## Study text
[GitHub] GraphQL query to GitHub API regularly fails with 502 Bad Gateway error
GraphQL query to GitHub API regularly fails with 502 Bad Gateway error
Expected behavior
Cartography should fetch data from GitHub in a more efficient way.
Actual behavior
Fetching data from GitHub is slow. Requests to GitHub API regularly failed with 502 error, causing additional requests, timeouts, sleeps.
To Reproduce
Have GitHub organization with Go, or PHP applications (with go.mod and composer.lock files)
Logs
INFO:cartography.intel.github.repos:Syncing GitHub repos
WARNING:cartography.intel.github.util:GitHub: Received 502 response. Reducing page size to 25 and retrying.
WARNING:cartography.intel.github.util:GitHub: Received 502 response. Reducing page size to 12 and retrying.
WARNING:cartography.intel.github.util:GitHub: Received 502 response. Reducing page size to 6 and retrying.
WARNING:cartography.intel.github.util:GitHub: Received 502 response. Reducing page size to 3 and retrying.
WARNING:cartography.intel.github.util:GitHub: Received 502 response. Reducing page size to 1 and retrying.
ERROR:cartography.intel.github.util:GitHub: Could not retrieve page of resource `repositories` due to HTTP error after 5 retries. Raising exception.
NoneType: None
ERROR:cartography.sync:Unhandled exception during sync stage 'github'
Traceback (most recent call last):
File "/var/cartography/.local/share/uv/tools/cartography/lib/python3.10/site-packages/cartography/sync.py", line 152, in run
stage_func(neo4j_session, config)

## Work request 1
Sum up the GitHub 502 error report in two sentences.
## Work request 2
Answer from the GitHub 502 error report:
(a) Which two files does the reproduction step mention?
(b) To what page size is the request first reduced after a 502 response?
(c) In which sync stage does the unhandled exception occur?
## Work request 3
Carry on the GitHub 502 error report from the point where it stops.
The listing that comes next has nothing to do with the GitHub 502 error report.

## Extracted material

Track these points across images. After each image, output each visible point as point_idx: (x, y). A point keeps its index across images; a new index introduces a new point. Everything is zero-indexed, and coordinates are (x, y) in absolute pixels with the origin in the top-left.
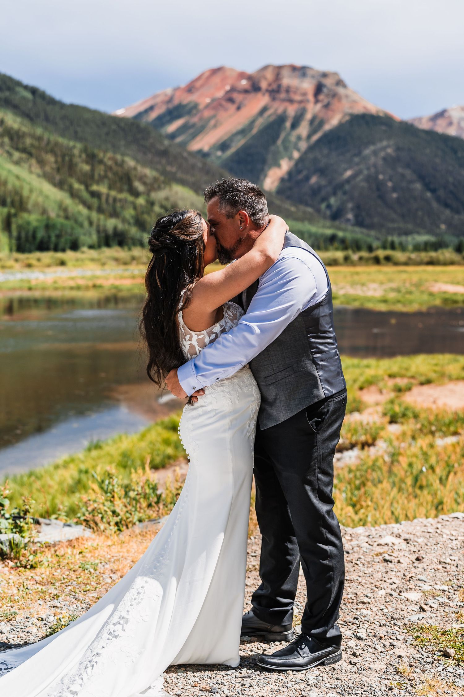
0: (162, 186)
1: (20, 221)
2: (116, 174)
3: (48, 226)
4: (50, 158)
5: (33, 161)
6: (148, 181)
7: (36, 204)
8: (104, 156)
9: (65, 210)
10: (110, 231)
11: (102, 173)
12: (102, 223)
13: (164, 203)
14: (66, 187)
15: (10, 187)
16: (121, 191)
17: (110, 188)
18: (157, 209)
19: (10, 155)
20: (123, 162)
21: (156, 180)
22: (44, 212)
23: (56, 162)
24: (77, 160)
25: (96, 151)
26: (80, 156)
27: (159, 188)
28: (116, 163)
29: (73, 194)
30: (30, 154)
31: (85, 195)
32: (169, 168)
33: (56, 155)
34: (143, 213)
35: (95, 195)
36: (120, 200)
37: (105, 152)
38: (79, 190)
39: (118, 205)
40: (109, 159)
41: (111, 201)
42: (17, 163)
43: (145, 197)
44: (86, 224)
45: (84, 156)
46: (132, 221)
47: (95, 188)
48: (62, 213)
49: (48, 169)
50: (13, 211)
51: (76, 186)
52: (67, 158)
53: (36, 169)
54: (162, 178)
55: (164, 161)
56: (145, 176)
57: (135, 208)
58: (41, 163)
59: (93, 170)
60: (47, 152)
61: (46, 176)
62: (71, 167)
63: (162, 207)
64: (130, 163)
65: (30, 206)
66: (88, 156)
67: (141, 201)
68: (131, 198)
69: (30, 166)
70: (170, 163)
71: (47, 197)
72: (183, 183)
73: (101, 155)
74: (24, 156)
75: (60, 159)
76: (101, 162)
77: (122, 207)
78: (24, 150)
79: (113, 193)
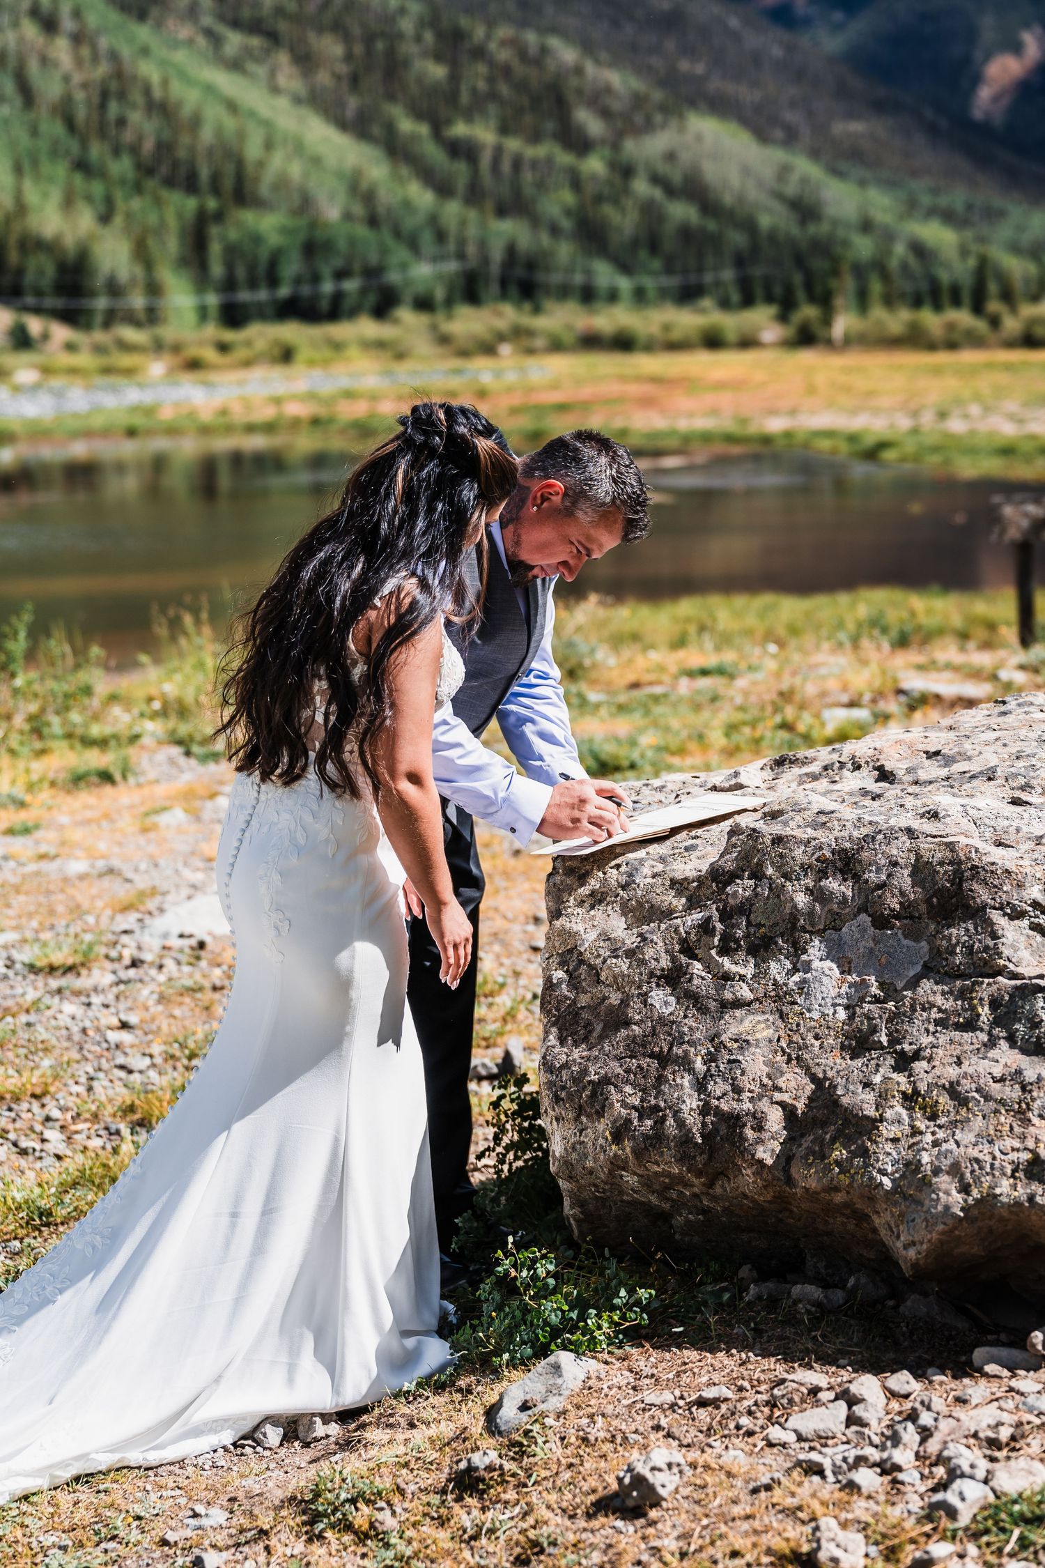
0: (658, 118)
1: (233, 234)
2: (521, 86)
3: (313, 248)
4: (331, 47)
5: (283, 58)
6: (616, 106)
7: (282, 184)
8: (488, 36)
9: (369, 198)
10: (497, 255)
11: (482, 85)
12: (472, 231)
13: (663, 168)
14: (376, 130)
15: (207, 135)
16: (535, 137)
17: (504, 129)
18: (641, 187)
19: (215, 39)
20: (544, 50)
21: (638, 101)
22: (305, 205)
23: (349, 57)
24: (408, 48)
25: (464, 22)
26: (418, 39)
27: (649, 127)
28: (523, 54)
29: (395, 149)
30: (273, 37)
31: (433, 152)
32: (684, 66)
33: (347, 38)
34: (599, 199)
35: (462, 150)
36: (534, 164)
37: (491, 25)
38: (414, 138)
39: (528, 176)
40: (503, 43)
41: (506, 167)
42: (235, 65)
43: (607, 152)
44: (427, 238)
45: (429, 37)
46: (566, 224)
47: (460, 129)
48: (358, 209)
49: (323, 78)
50: (212, 204)
51: (406, 125)
52: (380, 46)
53: (288, 77)
54: (657, 95)
55: (670, 45)
56: (608, 90)
57: (576, 183)
58: (305, 61)
59: (454, 77)
60: (320, 30)
61: (317, 101)
62: (393, 68)
63: (656, 179)
64: (566, 54)
65: (264, 190)
66: (440, 35)
67: (595, 165)
68: (564, 158)
69: (273, 74)
70: (688, 50)
71: (316, 161)
72: (720, 106)
73: (480, 32)
74: (256, 42)
75: (358, 49)
76: (479, 53)
77: (541, 185)
78: (254, 27)
79: (513, 144)
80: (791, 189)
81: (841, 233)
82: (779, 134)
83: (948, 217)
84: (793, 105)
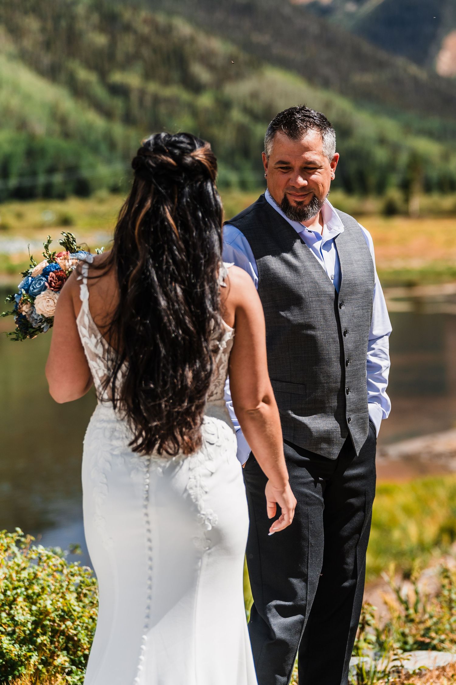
0: (245, 71)
2: (155, 50)
3: (33, 153)
4: (32, 24)
7: (7, 112)
8: (134, 18)
9: (63, 121)
11: (131, 49)
13: (249, 103)
14: (63, 78)
16: (166, 82)
17: (148, 76)
18: (236, 115)
20: (170, 27)
21: (232, 59)
22: (22, 124)
23: (43, 30)
24: (81, 25)
25: (118, 8)
26: (87, 18)
27: (238, 76)
28: (157, 29)
29: (77, 90)
31: (100, 92)
32: (256, 38)
33: (41, 16)
35: (119, 91)
36: (167, 101)
37: (136, 8)
38: (87, 84)
39: (163, 109)
40: (145, 21)
41: (148, 102)
44: (104, 148)
45: (95, 17)
47: (117, 77)
48: (57, 128)
49: (28, 43)
51: (83, 74)
52: (63, 24)
53: (7, 43)
56: (212, 53)
57: (193, 113)
58: (15, 32)
59: (113, 43)
60: (26, 13)
61: (25, 58)
63: (246, 110)
64: (184, 28)
66: (103, 17)
67: (206, 100)
68: (185, 96)
70: (258, 28)
71: (27, 98)
72: (284, 64)
73: (127, 15)
75: (50, 25)
76: (128, 28)
77: (171, 115)
79: (153, 87)
81: (366, 146)
84: (327, 63)
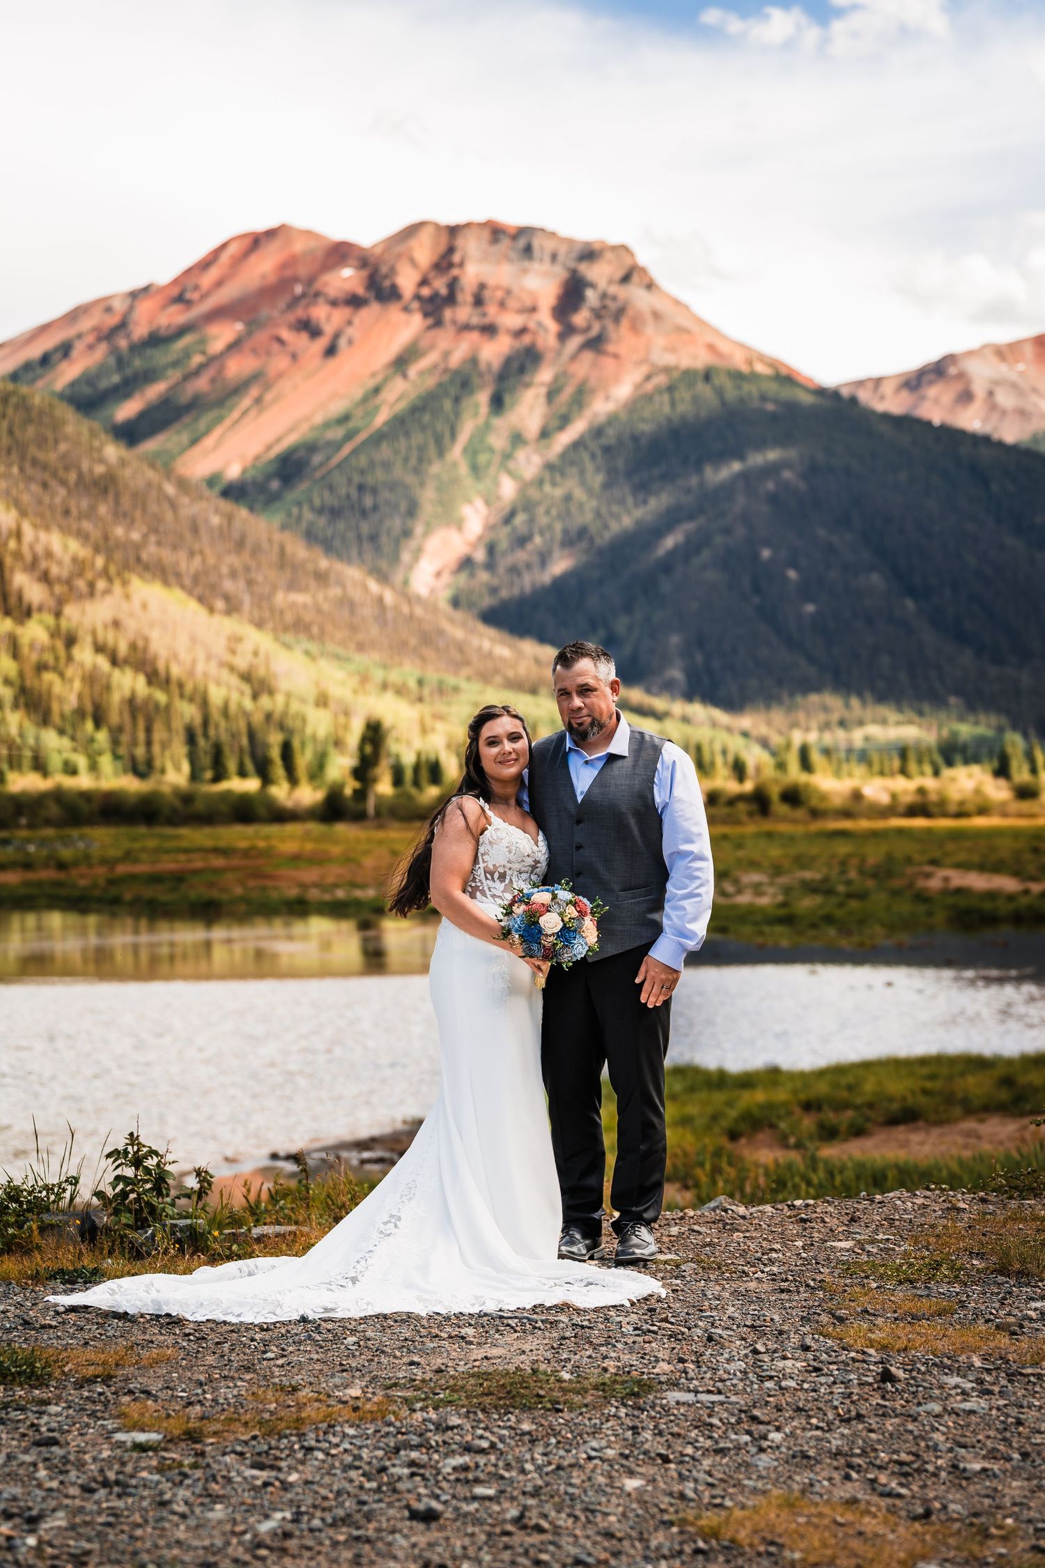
6: (56, 570)
27: (91, 593)
32: (119, 531)
34: (41, 667)
46: (8, 696)
54: (99, 561)
56: (49, 554)
63: (99, 648)
67: (35, 632)
70: (120, 515)
80: (242, 663)
81: (295, 707)
82: (220, 604)
83: (400, 691)
84: (233, 574)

## Your response 1
Fetching data from GitHub with Cartography is slow, and requests to the GitHub API regularly fail with a 502 error, which causes additional requests, timeouts and sleeps. The logs show the page size being cut from 25 down to 1 after repeated 502 responses, until the `repositories` page cannot be retrieved after 5 retries and the 'github' sync stage ends in an unhandled exception.

## Your response 2
(a) go.mod and composer.lock
(b) 25
(c) 'github'

## Your response 3
File "/var/cartography/.local/share/uv/tools/cartography/lib/python3.10/site-packages/cartography/util.py", line 225, in timed
return method(*args, **kwargs)
File "/var/cartography/.local/share/uv/tools/cartography/lib/python3.10/site-packages/cartography/intel/github/__init__.py", line 70, in start_github_ingestion
cartography.intel.github.repos.sync(
File "/var/cartography/.local/share/uv/tools/cartography/lib/python3.10/site-packages/cartography/intel/github/repos.py", line 1234, in sync
repos_json = get(github_api_key, github_url, organization)
File "/var/cartography/.local/share/uv/tools/cartography/lib/python3.10/site-packages/cartography/util.py", line 225, in timed
return method(*args, **kwargs)
File "/var/cartography/.local/share/uv/tools/cartography/lib/python3.10/site-packages/cartography/intel/github/repos.py", line 303, in get
repos, _ = fetch_all(
File "/var/cartography/.local/share/uv/tools/cartography/lib/python3.10/site-packages/cartography/intel/github/util.py", line 184, in fetch_all
raise exc
File "/var/cartography/.local/share/uv/tools/cartography/lib/python3.10/site-packages/cartography/intel/github/util.py", line 154, in fetch_all
resp = fetch_page(token, api_url, organization, query, cursor, **kwargs)
File "/var/cartography/.local/share/uv/tools/cartography/lib/python3.10/site-packages/cartography/intel/github/util.py", line 110, in fetch_page
response = call_github_api(query, gql_vars_json, token, api_url)
File "/var/cartography/.local/share/uv/tools/cartography/lib/python3.10/site-packages/cartography/intel/github/util.py", line 75, in call_github_api
response.raise_for_status()
File "/var/cartography/.local/share/uv/tools/cartography/lib/python3.10/site-packages/requests/models.py", line 1026, in raise_for_status
raise HTTPError(http_error_msg, response=self)
requests.exceptions.HTTPError: 502 Server Error: Bad Gateway for url: https://api.github.com/graphql
Traceback (most recent call last):
File "/var/cartography/.local/bin/cartography", line 10, in <module>
sys.exit(main())
File "/var/cartography/.local/share/uv/tools/cartography/lib/python3.10/site-packages/cartography/cli.py", line 1405, in main
sys.exit(CLI(prog="cartography").main(argv))
File "/var/cartography/.local/share/uv/tools/cartography/lib/python3.10/site-packages/cartography/cli.py", line 1380, in main
return cartography.sync.run_with_config(self.sync, config)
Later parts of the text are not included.